Your instructions:
Would you please copy only the lines from the line that contains "the large granite rock at point (600, 391), 22.27" to the end of the data below, exactly, leaving every picture out?

*** Opening of Data for the task ***

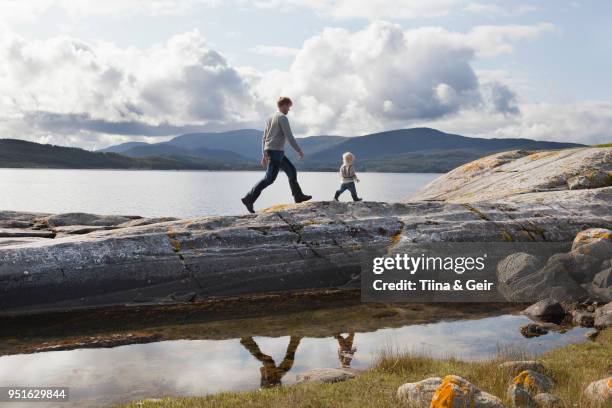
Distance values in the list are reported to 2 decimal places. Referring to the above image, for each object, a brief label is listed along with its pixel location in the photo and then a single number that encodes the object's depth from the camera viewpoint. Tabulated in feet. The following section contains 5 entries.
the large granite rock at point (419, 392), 22.57
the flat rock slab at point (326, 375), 28.19
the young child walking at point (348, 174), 75.61
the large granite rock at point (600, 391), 22.27
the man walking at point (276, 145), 56.59
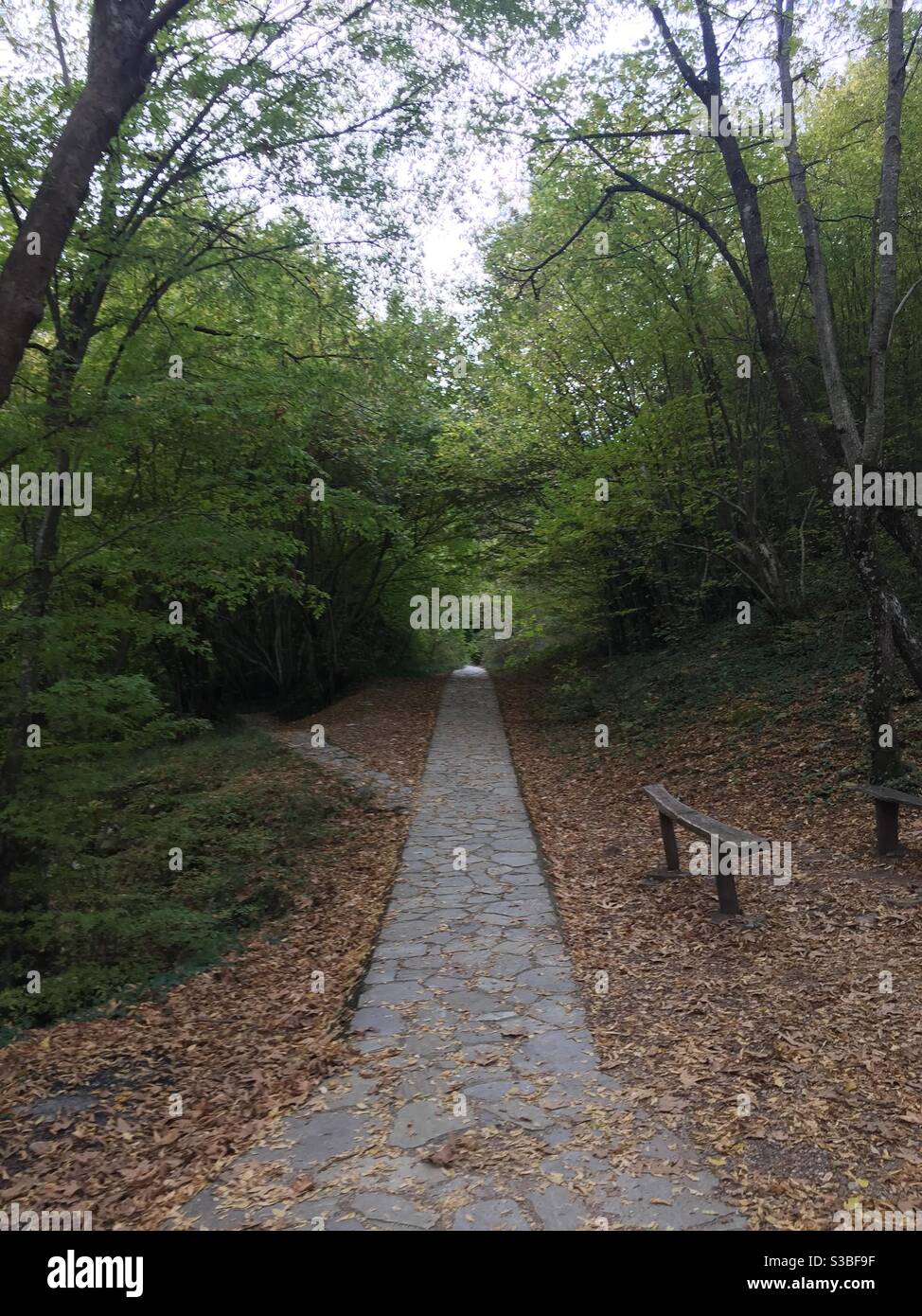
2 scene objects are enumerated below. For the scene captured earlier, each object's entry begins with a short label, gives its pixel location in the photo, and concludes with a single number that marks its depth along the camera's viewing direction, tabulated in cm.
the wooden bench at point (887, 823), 589
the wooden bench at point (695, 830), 500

*** Close of Data for the task ***

Finished exercise:
the large granite rock at point (600, 391), 22.27
the man walking at point (276, 145), 56.59
2 scene objects are enumerated below. For the scene captured earlier, each object's entry begins with a short label, gives its pixel location in the photo, and concludes with a single number that marks its depth along the camera's viewing direction, tabulated in cm.
the wooden bench at point (887, 823), 589
the wooden bench at point (695, 830), 500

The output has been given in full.